America is unique in history in that it was the first nation to be founded on the principle that individuals have rights, and that the only legitimate function of government was to protect those rights.
Too darn bad we've strayed so far from those ideals. In modern America, most people think you do have a right to the skills of doctors. I think that FDR was the first one to overtly change the definition of "rights" with his "Four Freedoms" state of the union message.
In the future days which we seek to make secure, we look forward to a world founded upon four essential human freedoms.The first is freedom of speech and expression --everywhere in the world.
The second is freedom of every person to worship God in his own way -- everywhere in the world.
The third is freedom from want, which, translated into world terms, means economic understandings which will secure to every nation a healthy peacetime life for its inhabitants --everywhere in the world.
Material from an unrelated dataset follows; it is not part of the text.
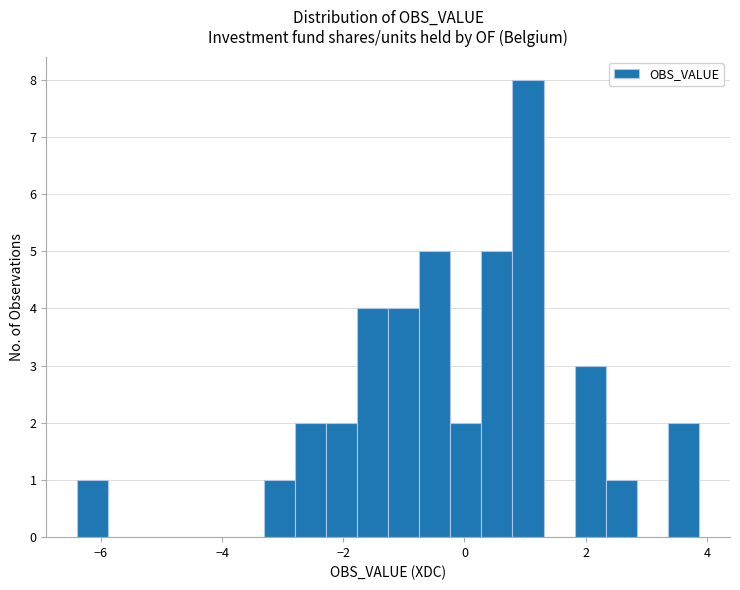

Around what value on the x-axis is the tallest bar? Give the approximate position of its centre, as read against the axis.

1.0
The fourth is freedom from fear, which, translated into world terms, means a world-wide reduction of armaments to such a point and in such a thorough fashion that no nation will be in a position to commit an act of physical aggression against any neighbor --anywhere in the wold. That is no vision of a distant millennium. It is a definite basis for a kind of world attainable in our own time and generation. That kind of world is the very antithesis of the so-called "new order" of tyranny which the dictators seek to create with the crash of a bomb.
FDR slyly mixed in the false "right" to the labor of others in with valid rights like freedom of speech and worship. He also snuck in the false concept that governments have rights, and people do not.